00:00Oui, vous évoquiez l'hôpital à l'instant Manuel Valls. Dans quel état est-il aujourd'hui ? Est-il à nouveau pleinement opérationnel ?
00:06Il y a un hôpital de campagne qui a été installé par ailleurs. Jusqu'à quand va-t-il pouvoir rester sur place ?
00:12Et parallèlement, beaucoup d'inquiétudes se sont exprimées sur le risque sanitaire, sur les craintes d'une épidémie.
00:18Comment est-ce que vous évaluez ce risque aujourd'hui ?
00:23Je parle avec prudence, et c'est pour ça que le retour de l'eau était très important, avec la distribution aussi des pastilles de chlore.
00:29Je pense qu'aujourd'hui, on n'a pas de risque épidémique. On en avait parlé beaucoup avec les médecins.
00:34Je reste évidemment prudent, mais je ne vois pas un clignotant rouge s'allumer sur ce point-là.
00:41L'hôpital ne fonctionne évidemment pas avec toutes les capacités, mais avec des médecins, un personnel hospitalier tout à fait remarquable,
00:48qu'il faut l'aider à sa construction. Je l'avais inauguré, pardon, j'avais posé la première pierre, comme quoi l'État fait des choses en 2015, ici même, vous vous rendez compte.
00:56Et puis il y a un hôpital de campagne qui a plusieurs semaines d'engagement, qui soulage ainsi l'hôpital qui existe.
01:06Nous avons vu hier avec le Premier ministre, avec le ministre de la Santé notamment, là aussi, dans une certaine chaleur, malgré des salles climatisées,
01:15des médecins intervenir, des volontaires. Beaucoup d'amputations ont été réalisées, il faut le dire, à cause du choc provoqué, enfin des coupures provoquées par les tôles qui ont volé à cause du cyclone.

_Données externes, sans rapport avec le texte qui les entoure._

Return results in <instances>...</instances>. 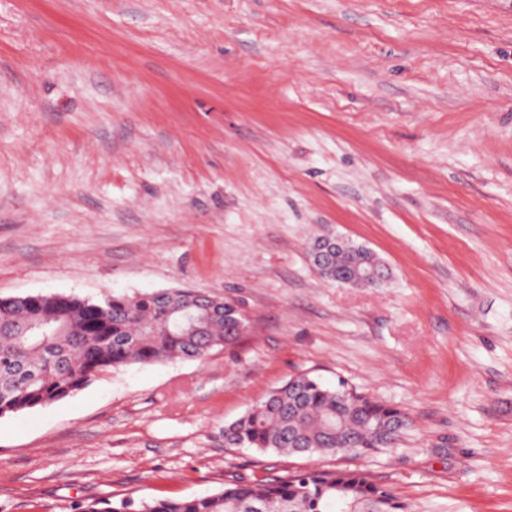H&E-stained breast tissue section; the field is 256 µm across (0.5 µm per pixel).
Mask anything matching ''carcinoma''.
<instances>
[{
  "mask_svg": "<svg viewBox=\"0 0 512 512\" xmlns=\"http://www.w3.org/2000/svg\"><path fill=\"white\" fill-rule=\"evenodd\" d=\"M310 250L318 274L349 285L354 265L383 268L368 249ZM249 319L235 302L192 289L101 300L62 293L0 299V416L62 400L95 378L131 364L203 361L232 345ZM402 412L344 382L331 388L299 372L224 426V446L327 455L390 448ZM70 512H412L361 470H306L284 477L235 475L224 489L180 499H78Z\"/></svg>",
  "mask_w": 512,
  "mask_h": 512,
  "instance_id": "carcinoma-1",
  "label": "carcinoma"
}]
</instances>
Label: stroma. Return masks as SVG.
<instances>
[{
    "label": "stroma",
    "instance_id": "obj_1",
    "mask_svg": "<svg viewBox=\"0 0 512 512\" xmlns=\"http://www.w3.org/2000/svg\"><path fill=\"white\" fill-rule=\"evenodd\" d=\"M340 235L390 278H322ZM190 288L251 326L0 417V512L362 469L413 512H512V0H0V298ZM307 371L396 445L224 426Z\"/></svg>",
    "mask_w": 512,
    "mask_h": 512
}]
</instances>
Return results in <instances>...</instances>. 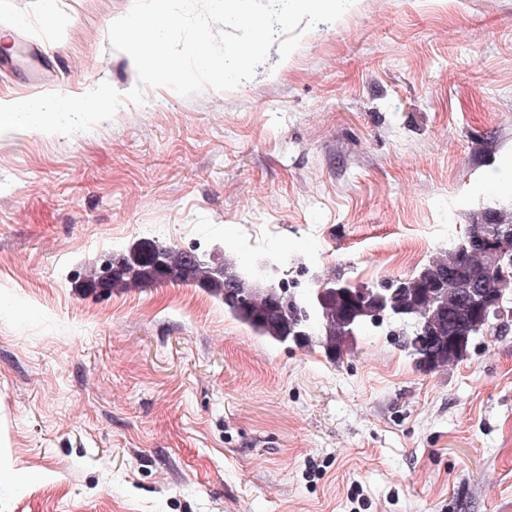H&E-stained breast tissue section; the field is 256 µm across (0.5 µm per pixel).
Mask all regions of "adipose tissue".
Returning <instances> with one entry per match:
<instances>
[{"label": "adipose tissue", "mask_w": 512, "mask_h": 512, "mask_svg": "<svg viewBox=\"0 0 512 512\" xmlns=\"http://www.w3.org/2000/svg\"><path fill=\"white\" fill-rule=\"evenodd\" d=\"M117 95L104 86L94 93L77 99H45L29 102L0 96V128L19 126L34 131L51 132L58 128L62 113L94 115L114 107Z\"/></svg>", "instance_id": "1"}]
</instances>
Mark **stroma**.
Here are the masks:
<instances>
[{"instance_id": "obj_1", "label": "stroma", "mask_w": 512, "mask_h": 512, "mask_svg": "<svg viewBox=\"0 0 512 512\" xmlns=\"http://www.w3.org/2000/svg\"><path fill=\"white\" fill-rule=\"evenodd\" d=\"M133 0H0L51 77L143 104L0 135V512H512V320L420 368L384 321L342 359L194 283L104 288L143 241L288 254L302 295L414 275L512 209V0H354L262 76L183 97L113 50Z\"/></svg>"}]
</instances>
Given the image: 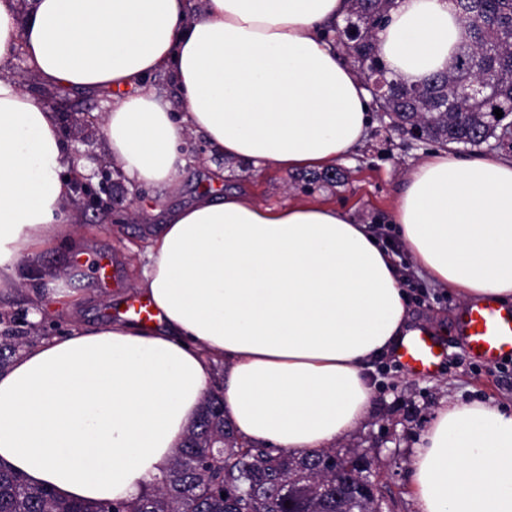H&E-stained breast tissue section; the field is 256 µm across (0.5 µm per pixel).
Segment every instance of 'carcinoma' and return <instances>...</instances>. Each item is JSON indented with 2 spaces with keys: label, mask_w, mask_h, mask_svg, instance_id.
<instances>
[{
  "label": "carcinoma",
  "mask_w": 512,
  "mask_h": 512,
  "mask_svg": "<svg viewBox=\"0 0 512 512\" xmlns=\"http://www.w3.org/2000/svg\"><path fill=\"white\" fill-rule=\"evenodd\" d=\"M395 0H349L345 25L332 31L362 75L385 82L374 98L389 113L391 127L442 147L486 148L509 127L512 115V0H455L468 39L451 56L448 69L418 85L390 78L377 34L390 22ZM489 82L484 95L466 89ZM502 110V117L493 114ZM335 169L303 176L304 188L341 180ZM367 457L356 448L338 452H275L241 441L224 420L221 391L202 403L198 422L178 449L169 473L135 498L101 503L67 500L52 489L29 484L0 467V512H377L367 494L336 492V473Z\"/></svg>",
  "instance_id": "cac0c4a2"
}]
</instances>
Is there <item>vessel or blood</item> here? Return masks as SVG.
<instances>
[{"label": "vessel or blood", "instance_id": "b4317fda", "mask_svg": "<svg viewBox=\"0 0 512 512\" xmlns=\"http://www.w3.org/2000/svg\"><path fill=\"white\" fill-rule=\"evenodd\" d=\"M461 333L472 358L493 362L512 357V309H502L492 299L472 303L461 318ZM438 343L421 332L403 340L397 358L412 374L429 376L439 367Z\"/></svg>", "mask_w": 512, "mask_h": 512}]
</instances>
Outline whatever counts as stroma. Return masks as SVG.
Segmentation results:
<instances>
[{"label": "stroma", "instance_id": "obj_1", "mask_svg": "<svg viewBox=\"0 0 512 512\" xmlns=\"http://www.w3.org/2000/svg\"><path fill=\"white\" fill-rule=\"evenodd\" d=\"M12 77L40 100L54 96L64 102L58 113L69 157L91 186H98L102 170L112 173L109 207L103 211L77 208L82 234L80 249L54 244L43 250L36 266L25 267L22 288L0 291V336L17 337L23 345L45 336H63L80 326L91 328L106 317L126 312L137 295L134 288L140 255L149 232L158 230L163 211L183 206L203 191L251 189L259 202L283 205L309 198L336 203L351 210L359 223L371 225L382 236H391L387 216L394 208L408 172L432 151L429 143L411 142L409 137L373 120L359 149L343 161L347 178L326 184L306 194L287 186L286 174L269 167H255L225 160L212 154L204 138L191 136L183 146L186 164L176 191L128 184L121 165L109 157L102 121V98L78 89L57 92L35 83L23 62L16 60ZM98 256L115 264L108 283L96 279L90 262ZM396 261L410 287L407 311L411 329L433 331L444 358L437 374H410L388 353L373 361L370 371L375 384L364 421L347 437L350 448L365 450L379 482L387 491L390 512H418L413 491L411 464L427 424L446 403L480 402L512 409V360L499 364L474 361L459 337V319L464 309L460 298L445 288L432 287L419 273L406 251ZM66 274L65 286L75 292L78 303L69 310L47 297L48 278L53 271Z\"/></svg>", "mask_w": 512, "mask_h": 512}]
</instances>
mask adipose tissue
<instances>
[{"instance_id": "1", "label": "adipose tissue", "mask_w": 512, "mask_h": 512, "mask_svg": "<svg viewBox=\"0 0 512 512\" xmlns=\"http://www.w3.org/2000/svg\"><path fill=\"white\" fill-rule=\"evenodd\" d=\"M347 0H0V290L73 233L54 112L11 77L105 95L129 182L174 189L180 147L280 172L335 168L371 101L320 34ZM464 28L451 0H396L380 54L405 83L445 69ZM172 74L179 107L148 76ZM394 232L436 286L512 305V160L439 149L406 176ZM135 287L153 322L48 337L0 373V466L59 496L132 498L165 474L214 380L247 443L317 451L363 419L365 364L409 335L389 249L344 207L203 194L168 211ZM419 512H512V412L444 404L413 462Z\"/></svg>"}]
</instances>
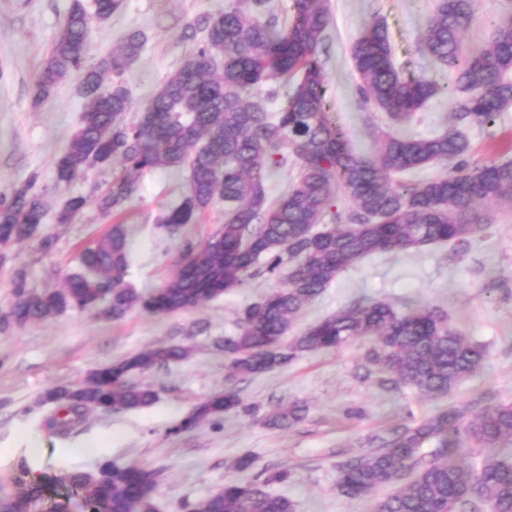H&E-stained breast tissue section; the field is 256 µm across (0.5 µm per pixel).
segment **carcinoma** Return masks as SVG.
I'll return each instance as SVG.
<instances>
[{"label":"carcinoma","instance_id":"cac0c4a2","mask_svg":"<svg viewBox=\"0 0 512 512\" xmlns=\"http://www.w3.org/2000/svg\"><path fill=\"white\" fill-rule=\"evenodd\" d=\"M124 0H72L62 31L34 82L33 102L47 101L55 87L75 74L84 100L80 125L54 162L57 184L90 168L117 165L96 197L99 211L120 213L138 191L144 168L187 170L181 202L160 223L174 233L195 224L216 202H224V224L201 246L190 249L165 287L140 293L127 286L126 228L109 232L80 257L82 271L65 288L30 292L14 280L12 300L0 329L52 318L68 310L92 311L108 301L106 313L120 319L133 310L152 316L184 312L243 287L288 264L283 286L238 314L239 332L224 338V357L238 376L272 371L307 352L335 350L356 338H371L370 362L429 398L448 394L484 363V350L448 326L443 310L416 305L403 312L384 302H354L285 341L297 313L319 297L337 275L363 258L448 242L461 248L494 220L483 203L512 208V160L470 166L468 143L456 127L434 137L401 130L412 114L443 93L453 100L457 124H490L512 105V14L500 21L485 44L470 48L464 35L474 18V0H438L421 27L420 41L434 63L448 69L442 87L406 74L393 62L384 22L365 24L351 45L362 101L387 113L391 127L378 133L372 152L350 150L327 110V81L318 59L331 21L329 0H293V18L281 26L266 14L269 0H224V8L190 23L184 35L196 52L174 71L144 106H133L124 76L140 58L147 36L128 32L121 47L87 64L92 30L109 20ZM455 161L453 170L416 182L397 175L435 162ZM290 164L296 184L269 199L267 180ZM344 194L353 209L343 224L324 219ZM87 198H68L56 214L70 222ZM47 207L34 182L0 200V249L39 235ZM191 347L172 345L138 352L92 371L82 383L48 391L53 408L40 427L68 438L91 410L111 412L151 406L156 392L135 382L138 374L187 359ZM242 406L237 389L198 404L176 431L201 420L220 421ZM303 407L282 406L273 421L286 427L303 417ZM435 442L431 459L423 444ZM512 401L490 404L468 417L449 408L416 426L393 431L379 449L343 464L339 492L351 499L381 486L395 493L376 512H512ZM482 458L480 468L460 456ZM16 477L17 494L0 500V512H31L48 496L50 512H69L73 496L85 512H157L155 473L136 463L102 461L93 469L62 474L52 469L28 480ZM277 472L264 481L229 479L214 494L182 504V512H294V504L266 490L283 481Z\"/></svg>","mask_w":512,"mask_h":512}]
</instances>
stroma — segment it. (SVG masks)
I'll return each mask as SVG.
<instances>
[{
    "instance_id": "1",
    "label": "stroma",
    "mask_w": 512,
    "mask_h": 512,
    "mask_svg": "<svg viewBox=\"0 0 512 512\" xmlns=\"http://www.w3.org/2000/svg\"><path fill=\"white\" fill-rule=\"evenodd\" d=\"M71 3L0 0V197L34 183L48 208L44 232L53 239L47 250L35 240L14 244L0 260V314L8 309L16 275H23L34 293L62 288L78 271L81 252L112 225L92 204L70 223L55 220L67 198L94 197L112 177L111 170L92 168L70 185L55 184L54 161L83 112L78 77L60 83L42 105L32 100L38 71ZM436 3L329 0L331 22L319 60L329 86V115L355 151H371L375 133L386 128L388 119L366 107L357 93L350 55L354 37L363 23L383 21L396 66L447 84V70L425 55L418 40V30ZM223 6L224 0H124L123 9L93 32L87 61L93 64L110 55L127 32L143 31L147 44L125 77L134 106H143L196 51V43L183 38L185 27ZM509 11L512 0H475V19L465 44H483ZM451 109L450 97L429 100L411 118L408 133H443L451 124ZM462 132L470 144V164L512 159V108L501 112L495 123L469 124ZM138 184L122 216L131 252L126 282L149 292L167 284L181 253L199 246L223 224L224 205L216 203L200 223L173 234L158 218L181 201L186 172L146 169ZM282 283L279 276L256 278L236 292L170 316L134 311L112 320L67 310L0 331V496L14 493L20 465L35 473L48 467L90 469L109 458L154 471L158 512H181L183 502L212 494L234 477L236 459L248 454L254 464L246 478L287 471V479L269 484L268 490L291 499L295 512H373L386 489L348 499L336 488L339 467L371 452L373 438L386 436L402 423H420L440 408L474 412L491 402L512 400V211L496 209L493 224L461 253L433 243L364 258L341 272L291 324L290 335H299L358 299L385 302L398 310L421 303L442 308L451 327L484 346L486 361L478 373L436 399L408 386L381 385V372L368 361L374 343L367 338L336 351L307 353L269 373L230 376L224 367V339L237 333L238 313ZM175 344L190 345L191 356L138 377L158 393L152 406L88 412L65 440L40 429V401L47 391L77 384L92 370L142 350ZM227 388L239 390L245 410L178 431L199 402ZM292 403L305 406L304 417L287 428L273 425L274 411ZM91 441L99 442L98 453L85 452ZM33 446L39 449L34 458L28 454Z\"/></svg>"
}]
</instances>
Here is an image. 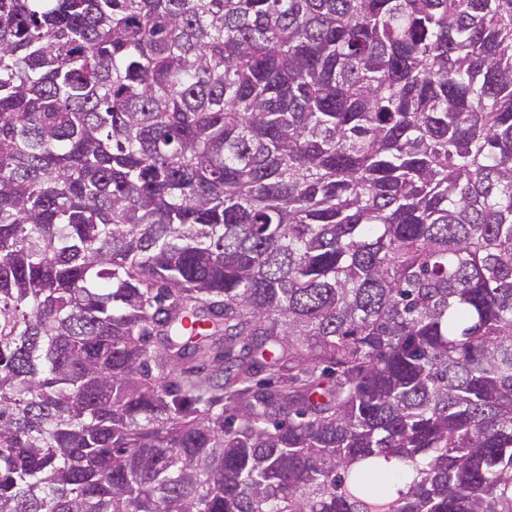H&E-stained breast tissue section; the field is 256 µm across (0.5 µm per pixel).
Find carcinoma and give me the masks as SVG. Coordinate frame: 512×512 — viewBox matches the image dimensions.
Returning a JSON list of instances; mask_svg holds the SVG:
<instances>
[{
	"label": "carcinoma",
	"mask_w": 512,
	"mask_h": 512,
	"mask_svg": "<svg viewBox=\"0 0 512 512\" xmlns=\"http://www.w3.org/2000/svg\"><path fill=\"white\" fill-rule=\"evenodd\" d=\"M0 512H512V0H0Z\"/></svg>",
	"instance_id": "1"
}]
</instances>
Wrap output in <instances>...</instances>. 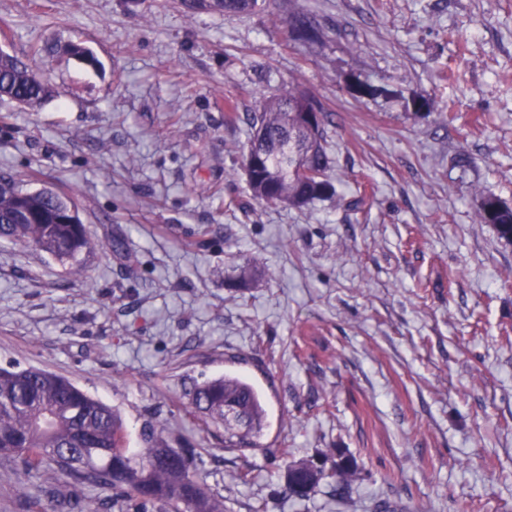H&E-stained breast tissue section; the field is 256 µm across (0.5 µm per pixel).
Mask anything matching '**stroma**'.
<instances>
[{
  "label": "stroma",
  "mask_w": 512,
  "mask_h": 512,
  "mask_svg": "<svg viewBox=\"0 0 512 512\" xmlns=\"http://www.w3.org/2000/svg\"><path fill=\"white\" fill-rule=\"evenodd\" d=\"M280 3L0 0V48L57 89L0 102V174L75 196L100 242L79 276L0 239V367L71 380L134 436L154 418L224 512H512V242L479 220L486 195L512 204V0H295L326 31L310 46ZM288 87L332 115L338 194L265 208L225 103ZM225 374L261 395L273 455L186 412L184 386ZM337 448L346 499L283 495L288 464ZM54 482L0 461V512ZM266 0H181L183 8L189 12L199 9L220 11L224 15H248L261 9Z\"/></svg>",
  "instance_id": "obj_1"
}]
</instances>
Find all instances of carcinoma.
<instances>
[{
	"label": "carcinoma",
	"instance_id": "1",
	"mask_svg": "<svg viewBox=\"0 0 512 512\" xmlns=\"http://www.w3.org/2000/svg\"><path fill=\"white\" fill-rule=\"evenodd\" d=\"M266 0H181L189 12L199 9L226 15H248ZM285 24L292 41L319 42L324 28L315 16L292 3L285 6ZM54 88L22 58L0 55V101L34 106L53 96ZM225 119L242 123L248 135V158L260 164L248 180L251 199L262 207H303L336 194L329 175L331 113L315 98L294 90L262 98L260 109L240 115L227 103ZM317 115L314 125L303 113ZM22 207L47 213H66L76 204L52 190L31 191L10 177L0 176V238L42 251L81 270L78 256L96 242L82 224L15 223ZM479 216L500 238L512 242V205L488 195ZM238 286L246 287L255 274L252 256L240 253ZM194 415L206 426L224 427V448L238 451L271 450L260 443L266 410L254 387L226 375L184 388ZM142 447H129L122 418L109 405L91 397L71 381L37 368H0V459L24 475L42 469L55 474L57 485L37 505L39 512H224V505L201 475V453L173 448L163 429L144 423ZM314 461L288 465L284 494L307 498L330 479L337 495H345L355 474L354 462L341 450ZM92 487L93 495L85 493Z\"/></svg>",
	"mask_w": 512,
	"mask_h": 512
}]
</instances>
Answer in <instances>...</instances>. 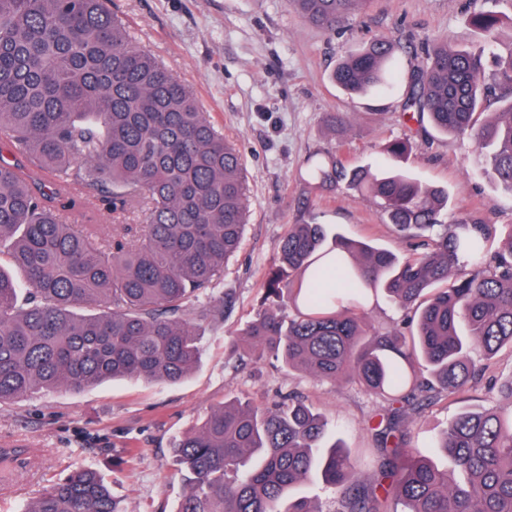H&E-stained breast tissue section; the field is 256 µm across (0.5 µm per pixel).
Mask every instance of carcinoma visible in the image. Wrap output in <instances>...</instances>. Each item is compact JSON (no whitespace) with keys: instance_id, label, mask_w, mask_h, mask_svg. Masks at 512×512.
<instances>
[{"instance_id":"carcinoma-1","label":"carcinoma","mask_w":512,"mask_h":512,"mask_svg":"<svg viewBox=\"0 0 512 512\" xmlns=\"http://www.w3.org/2000/svg\"><path fill=\"white\" fill-rule=\"evenodd\" d=\"M365 3L289 0L327 31ZM470 25L478 39L467 49L446 36L427 45L406 75V106L470 139L490 181L512 193V54L486 73L500 19L477 11ZM396 48L374 38L332 78L349 95L374 90ZM497 102L507 106L487 111ZM410 151L391 140L381 160L355 166L324 152L308 175L369 194L389 223L427 242L398 256L324 224H290L255 316L225 337L231 358L245 344L256 361L383 398L373 479L340 443L324 445L327 423L303 400L233 399L173 443L187 473L178 512H319L302 498L282 508L313 475L339 493L336 512H512V380L488 386L507 405L464 409L436 438L451 468L404 448L407 409L470 388L486 371L478 360L512 348V227L493 252L495 225L442 223L448 190L397 166ZM247 191L240 152L187 85L131 44L106 0H0V254L29 284L21 303L0 267V403L108 378H185L200 355L194 317L224 316L211 303L248 224ZM379 292L408 325H367ZM22 512L119 509L85 467Z\"/></svg>"}]
</instances>
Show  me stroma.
<instances>
[{
    "mask_svg": "<svg viewBox=\"0 0 512 512\" xmlns=\"http://www.w3.org/2000/svg\"><path fill=\"white\" fill-rule=\"evenodd\" d=\"M109 7L126 21L137 46L190 86L242 153L249 221L223 283L233 307L221 321H203L200 359L180 382L115 380L0 403V448L28 451L0 478V512H19L52 481L87 466L110 482L121 512H177L184 482L174 440L212 405L235 398L271 407L299 396L325 417L330 440L340 441L372 477L366 455L376 445L372 427L386 407L381 398L353 381H321L273 360L239 364L228 359L224 338L257 309L288 225L313 219L397 254L409 246L371 198L343 185L311 184L308 160L316 153L365 163L382 144L410 139L406 170L450 194L443 223L474 216L499 231L512 226V193L484 178L468 140L410 119L406 83L352 97L331 78L342 56L379 35L398 42L393 66L403 72L421 61L437 35L471 45L476 34L469 18L479 8L502 19L498 40L502 51L512 50V0H371L333 32L310 25L287 0H109ZM331 112L352 114L351 128L332 134L325 124ZM511 378L512 350L505 348L483 382L404 417L407 447L447 468L436 437L462 408L493 406L487 381Z\"/></svg>",
    "mask_w": 512,
    "mask_h": 512,
    "instance_id": "1",
    "label": "stroma"
}]
</instances>
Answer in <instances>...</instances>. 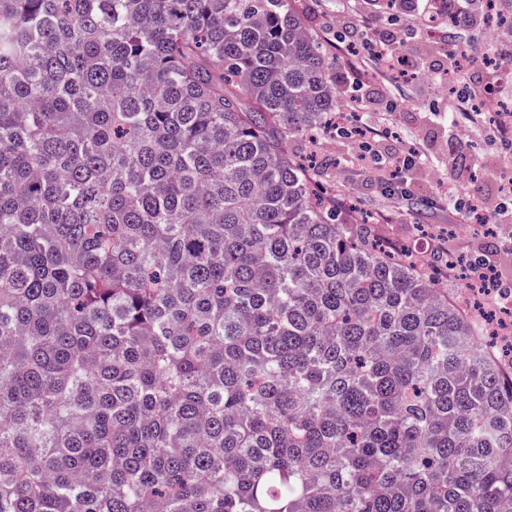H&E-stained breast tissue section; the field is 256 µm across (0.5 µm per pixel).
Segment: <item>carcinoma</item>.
Here are the masks:
<instances>
[{
    "mask_svg": "<svg viewBox=\"0 0 512 512\" xmlns=\"http://www.w3.org/2000/svg\"><path fill=\"white\" fill-rule=\"evenodd\" d=\"M295 0H0V512H512V368L288 140Z\"/></svg>",
    "mask_w": 512,
    "mask_h": 512,
    "instance_id": "carcinoma-1",
    "label": "carcinoma"
}]
</instances>
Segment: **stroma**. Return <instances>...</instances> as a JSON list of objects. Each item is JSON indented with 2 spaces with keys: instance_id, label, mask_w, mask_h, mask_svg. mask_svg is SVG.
<instances>
[{
  "instance_id": "obj_1",
  "label": "stroma",
  "mask_w": 512,
  "mask_h": 512,
  "mask_svg": "<svg viewBox=\"0 0 512 512\" xmlns=\"http://www.w3.org/2000/svg\"><path fill=\"white\" fill-rule=\"evenodd\" d=\"M295 7L307 27L324 40L350 18L369 23L381 34L393 31L398 37L413 35L420 41L432 31L442 37L449 32L444 8L426 6L424 0H405L403 20L395 25L384 20L381 0H296ZM407 71L404 78L363 77L364 109L349 116L353 122L377 123L383 87L397 85L401 107L389 123L390 135L382 138L377 148L383 155L394 156L413 146L426 158L425 165L404 173V193L386 195L380 181L370 178L354 141L345 138L321 140L318 177L335 184L342 205L351 209L352 221L370 222L386 242L402 245L409 254L424 260L441 254L466 259L478 253L494 261L504 279L512 283V257L502 249L503 233L512 230V208L499 217L494 228L477 225L463 235L457 226L464 215L449 206L446 193L448 185L457 184L464 195L473 198L498 196L501 184L512 172V155H499L497 123L486 114L476 117L461 137L462 152L449 158L448 140L454 129L448 115L465 113L468 107L442 87H426L425 75L415 66H408ZM430 100L436 112H429L426 103Z\"/></svg>"
}]
</instances>
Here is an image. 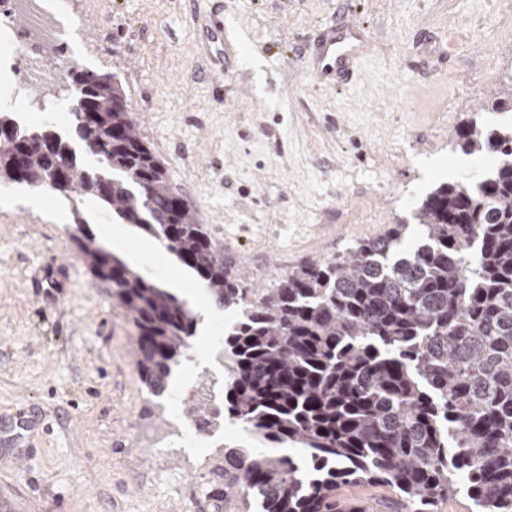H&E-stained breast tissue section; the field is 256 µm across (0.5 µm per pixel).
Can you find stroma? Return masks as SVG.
<instances>
[{
    "mask_svg": "<svg viewBox=\"0 0 512 512\" xmlns=\"http://www.w3.org/2000/svg\"><path fill=\"white\" fill-rule=\"evenodd\" d=\"M78 42L55 62L117 75L138 132L224 259L258 285L299 261L411 220L442 182L488 173L492 154L452 150L471 113L512 122V0H222L238 59L216 73L194 43L211 0H69ZM371 50L347 89L315 85L307 44L336 20ZM58 192L0 186V414L33 409L25 448L0 447V512H246L224 494L225 448L258 442L225 424L223 447H168L202 389L210 336H194L156 402L132 357L137 330L70 239ZM72 259L66 276L52 269Z\"/></svg>",
    "mask_w": 512,
    "mask_h": 512,
    "instance_id": "1",
    "label": "stroma"
}]
</instances>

01:29Donc c'est tout ce travail. L'engagement de la sécurité civile, pardon, des sapeurs-pompiers, de tous nos militaires contribuent à cela.
01:36Mais il y a par exemple des dispensaires qui doivent ouvrir dans les villages. On est aussi dans une forme de course contre la monde sur ces sujets.